Non è escluso che, se le dinamiche attuali dovessero continuare, si possa innescare un fenomeno di localizzazione (in pratica l’inverso della globalizzazione), con una crescente parte del debito nazionale sottoscritto da investitori domestici. A questo riguardo l’Italia, con una elevata componente di risparmio netto in mano ai privati, potrebbe essere posizionata meno peggio di altri Paesi sempreché non si inneschino dinamiche di fuga di capitali verso i paesi sicuri (sempre in diminuzione) dell’eurozona o al di fuori dell’area della moneta unica.
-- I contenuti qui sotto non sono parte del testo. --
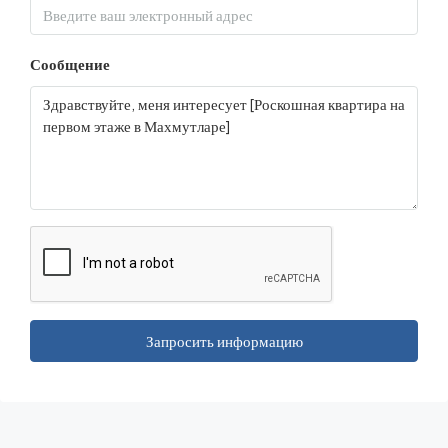
Сообщение
Запросить информацию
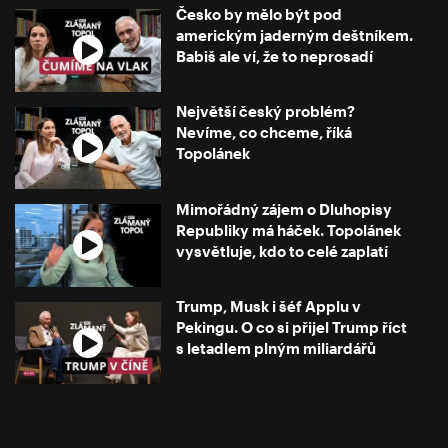
Česko by mělo být pod
americkým jaderným deštníkem.
Babiš ale ví, že to neprosadí
Největší český problém?
Nevíme, co chceme, říká
Topolánek
Mimořádný zájem o Dluhopisy
Republiky má háček. Topolánek
vysvětluje, kdo to celé zaplatí
Trump, Musk i šéf Applu v
Pekingu. O co si přijel Trump říct
s letadlem plným miliardářů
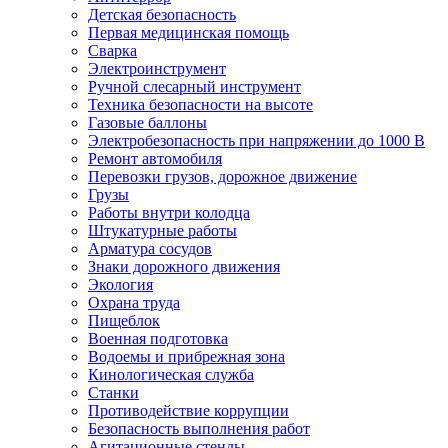
Детская безопасность
Первая медицинская помощь
Сварка
Электроинструмент
Ручной слесарный инструмент
Техника безопасности на высоте
Газовые баллоны
Электробезопасность при напряжении до 1000 В
Ремонт автомобиля
Перевозки грузов, дорожное движение
Грузы
Работы внутри колодца
Штукатурные работы
Арматура сосудов
Знаки дорожного движения
Экология
Охрана труда
Пищеблок
Военная подготовка
Водоемы и прибрежная зона
Кинологическая служба
Станки
Противодействие коррупции
Безопасность выполнения работ
Агитационные стенды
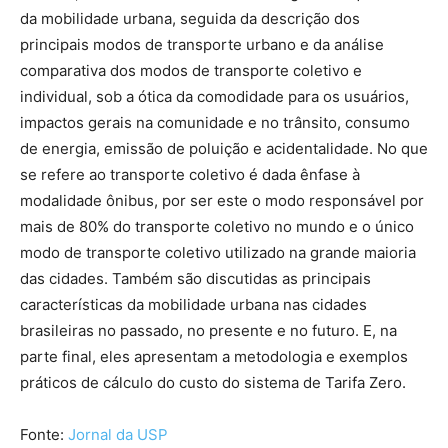
da mobilidade urbana, seguida da descrição dos
principais modos de transporte urbano e da análise
comparativa dos modos de transporte coletivo e
individual, sob a ótica da comodidade para os usuários,
impactos gerais na comunidade e no trânsito, consumo
de energia, emissão de poluição e acidentalidade. No que
se refere ao transporte coletivo é dada ênfase à
modalidade ônibus, por ser este o modo responsável por
mais de 80% do transporte coletivo no mundo e o único
modo de transporte coletivo utilizado na grande maioria
das cidades. Também são discutidas as principais
características da mobilidade urbana nas cidades
brasileiras no passado, no presente e no futuro. E, na
parte final, eles apresentam a metodologia e exemplos
práticos de cálculo do custo do sistema de Tarifa Zero.
Fonte:
Jornal da USP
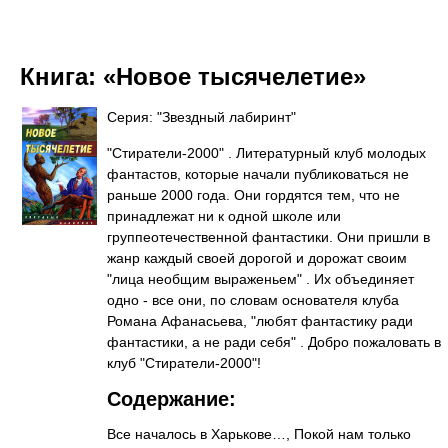
Книга:
«Новое тысячелетие»
Серия: "Звездный лабиринт"
"Стиратели-2000" . Литературный клуб молодых
фантастов, которые начали публиковаться не
раньше 2000 года. Они гордятся тем, что не
принадлежат ни к одной школе или
группеотечественной фантастики. Они пришли в
жанр каждый своей дорогой и дорожат своим
"лица необщим выраженьем" . Их объединяет
одно - все они, по словам основателя клуба
Романа Афанасьева, "любят фантастику ради
фантастики, а не ради себя" . Добро пожаловать в
клуб "Стиратели-2000"!
Содержание:
Все началось в Харькове…, Покой нам только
Cosa fare con i titoli italiani?

In questo contesto tutt’altro che semplice, come si devono comportare gli investitori su BoT e BTp? Partendo dall’ovvia considerazione che adesso il profilo di rischio dei titoli di Stato va generalmente considerato più elevato rispetto a pochi mesi fa, il concetto di diversificazione, cioè di non mettere tutti i propri risparmi in un’unica tipologia di investimenti, diventa fondamentale. Fatta questa doverosa premessa, è indubbio che i rendimenti dei titoli di Stato rappresentano un’opportunità se le autorità italiane ed europee daranno prova di maggiore consapevolezza e capacità di gestire la crisi di fiducia attualmente in atto. C’è da sperare che nei prossimi mesi i mercati adottino un atteggiamento meno negativo nei confronti del nostro Paese, se non altro perché alla guida del nuovo Governo c’è Mario Monti che per formazione ed esperienze professionali dovrebbe, nel bene e nel male, parlare la stessa "lingua" degli operatori finanziari. Ma potrebbe non bastare.

Aste e rendimenti

Gli investitori italiani che però confidano in un’uscita positiva dell’Italia dall’attuale fase di crisi potrebbero sfruttare gli allettanti rendimenti dei titoli di Stato e contribuire in maniera concreta al rifinanziamento del debito con la partecipazione alle aste attraverso le quali il Tesoro mette a disposizione obbligazioni con scadenze e caratteristiche diverse. I rendimenti ricavabili vanno dal 5% dei BoT a tre mesi al 7,50% del BTp trentennale. Ovviamente, anche i prezzi di sottoscrizione variano in maniera significativa (si veda tabella in pagina). I titoli a breve scadenza vengono assegnati in asta a prezzi relativamente vicini al valore di rimborso di 100, mentre quelli a più lunga scadenza si possono sottoscrivere a valori significativamente inferiori cogliendo forse alcune opportunità (si veda intervista sotto).

Primario o secondario?

Se arrivato a questo punto della lettura la scelta dovesse cadere ancora sui BTp allora potrebbe essere più conveniente acquistarli in asta (sul come fare si veda articolo a pagina 6) e non sul mercato secondario (quello cioè delle emissioni già in circolazione). Un motivo potrebbe essere proprio dovuto dalla scarsa partecipazione degli investitori internazionali. Per i risparmiatori, quindi, che ritengono interessante acquistare BTp in asta tutto ciò può consentire in un certo senso un doppio vantaggio; quello "pratico" di ottenere rendimenti più elevati per il proprio investimento e quello "patriottico" di aver contribuito direttamente al rifinanziamento del debito nazionale. Per tutti gli altri, invece, il "solito" Bund tedesco rappresenta un porto sicuro.